La réédition de Crime passionnel de Ludwig Lewisohn, dans une traduction d'Antonin Artaud, est bienvenue à un moment où la littérature juive américaine suscite un intérêt croissant ; pour en savoir davantage sur ce courant culturel bien particulier, on lira avec profit l'étude que lui consacre Rachel Ertel, Le roman juif américain. Il est inutile de rappeler le rôle que joue I. B. Singer (Passions) dans la conservation d'une tradition renouvelée par des écrivains aussi fameux que Saul Bellow ou Malamud. Quant à Philip Roth, sa réputation d'auteur satirique n'est plus à faire. Du côté de Portnoy, Le sein sont des croquis plein d'humour des intellectuels new-yorkais, dont Roth aime à décrire les mésaventures littéraires et les aventures sentimentales ou plutôt érotiques. Son dernier roman, Le professeur de désir, a surtout le mérite de restituer le charme incomparable de Prague ; la beauté de ces pages fait oublier la légèreté d'une intrigue conventionnelle.

Coupables

Prague est, on le sait, la ville où vécut Kafka. Mais, dans la nouvelle de Härtling (Pour Ottla dans Nous plaidons coupable), Franz apparaît à peine : c'est à la sœur de celui-ci, Ottla, morte en 1942 à Auschwitz, que l'auteur de Niembsch ou l'immobilité et de La fête de famille a dédié cet admirable récit venu d'Allemagne, qui nous enjoint de ne pas oublier les victimes et de ne pas pardonner les coupables. Nous plaidons coupable contient également trois autres nouvelles respectivement de Heinrich Böll, de Adolf Muschg et de Gabriele Wohmann.
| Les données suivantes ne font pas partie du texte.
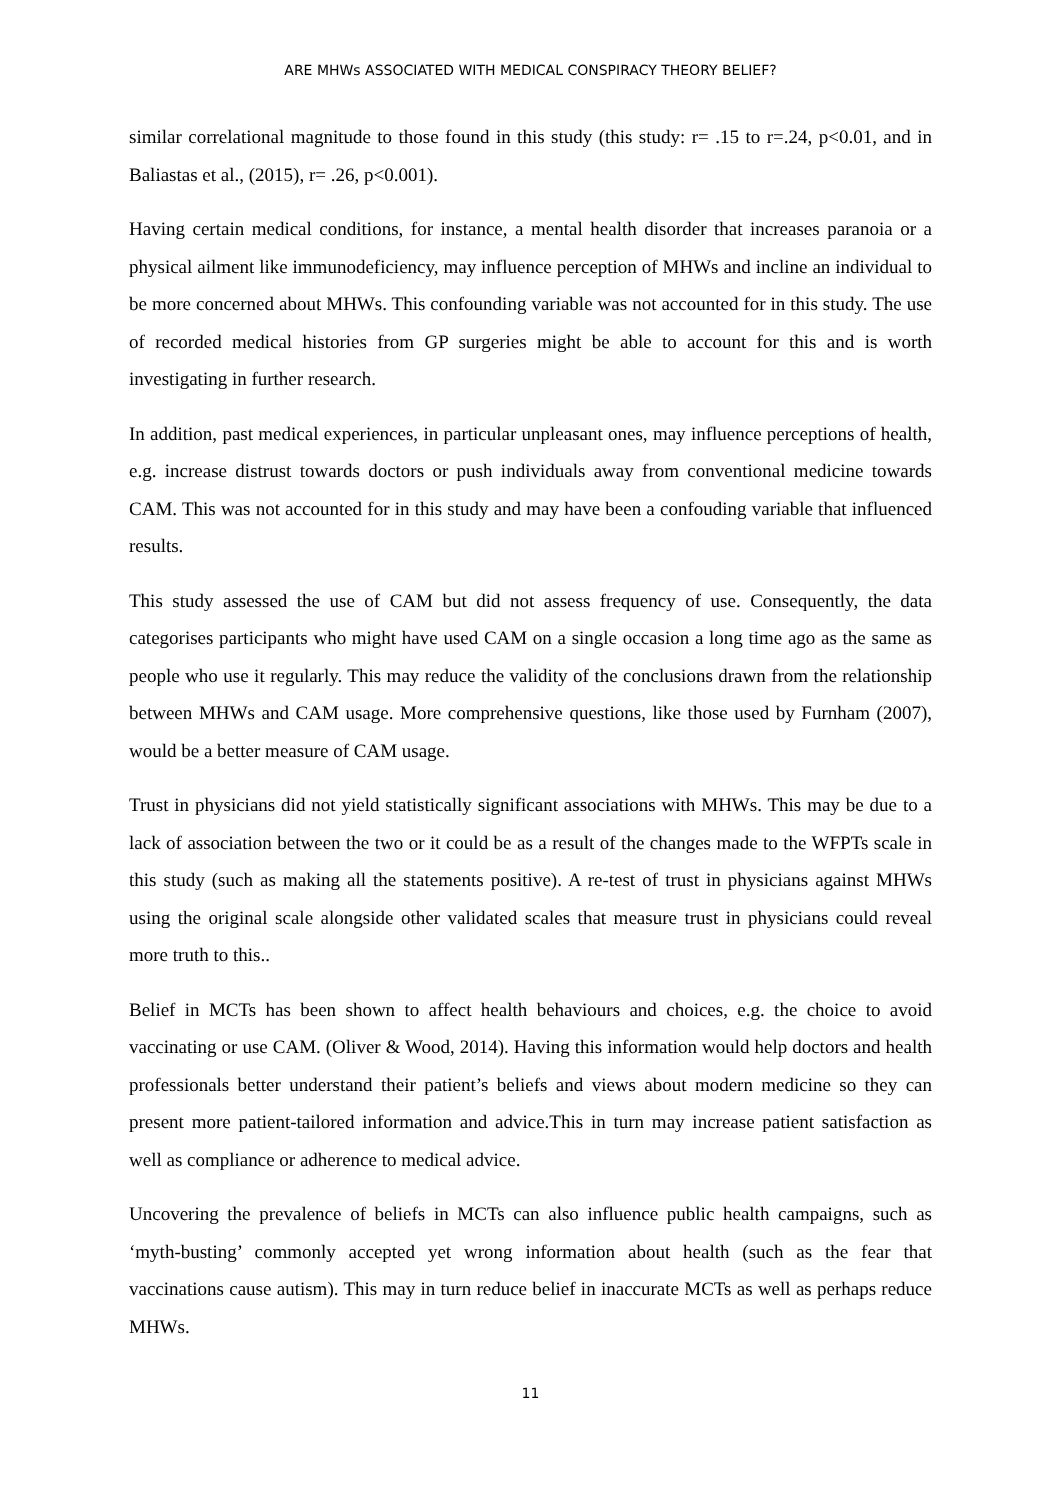ARE MHWs ASSOCIATED WITH MEDICAL CONSPIRACY THEORY BELIEF?
similar correlational magnitude to those found in this study (this study: r= .15 to r=.24, p<0.01, and in Baliastas et al., (2015), r= .26, p<0.001).
Having certain medical conditions, for instance, a mental health disorder that increases paranoia or a physical ailment like immunodeficiency, may influence perception of MHWs and incline an individual to be more concerned about MHWs. This confounding variable was not accounted for in this study. The use of recorded medical histories from GP surgeries might be able to account for this and is worth investigating in further research.
In addition, past medical experiences, in particular unpleasant ones, may influence perceptions of health, e.g. increase distrust towards doctors or push individuals away from conventional medicine towards CAM. This was not accounted for in this study and may have been a confouding variable that influenced results.
This study assessed the use of CAM but did not assess frequency of use. Consequently, the data categorises participants who might have used CAM on a single occasion a long time ago as the same as people who use it regularly. This may reduce the validity of the conclusions drawn from the relationship between MHWs and CAM usage. More comprehensive questions, like those used by Furnham (2007), would be a better measure of CAM usage.
Trust in physicians did not yield statistically significant associations with MHWs. This may be due to a lack of association between the two or it could be as a result of the changes made to the WFPTs scale in this study (such as making all the statements positive). A re-test of trust in physicians against MHWs using the original scale alongside other validated scales that measure trust in physicians could reveal more truth to this..
Belief in MCTs has been shown to affect health behaviours and choices, e.g. the choice to avoid vaccinating or use CAM. (Oliver & Wood, 2014). Having this information would help doctors and health professionals better understand their patient’s beliefs and views about modern medicine so they can present more patient-tailored information and advice.This in turn may increase patient satisfaction as well as compliance or adherence to medical advice.
Uncovering the prevalence of beliefs in MCTs can also influence public health campaigns, such as ‘myth-busting’ commonly accepted yet wrong information about health (such as the fear that vaccinations cause autism). This may in turn reduce belief in inaccurate MCTs as well as perhaps reduce MHWs.
11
Il ne faut pas confondre Robert Walser et Martin Walser. Le premier est un écrivain suisse-allemand, mort en 1956, que les éditeurs français ont décidé une fois pour toutes d'ignorer, ce qui est fort dommage. Le second, en revanche, a été révélé en France par une pièce, Chêne et lapins angora, et des romans, La licorne, Je ne sens pas bon, critiques grinçantes de la société capitaliste et de son cortège d'aliénations. Le cheval qui fuit nous invite à assister, avec ce détachement feint de rigueur dans toute expérimentation cruelle, à la confrontation de deux couples de vacanciers quadragénaires : une parabole des illusions et des échecs de la petite bourgeoisie intellectuelle.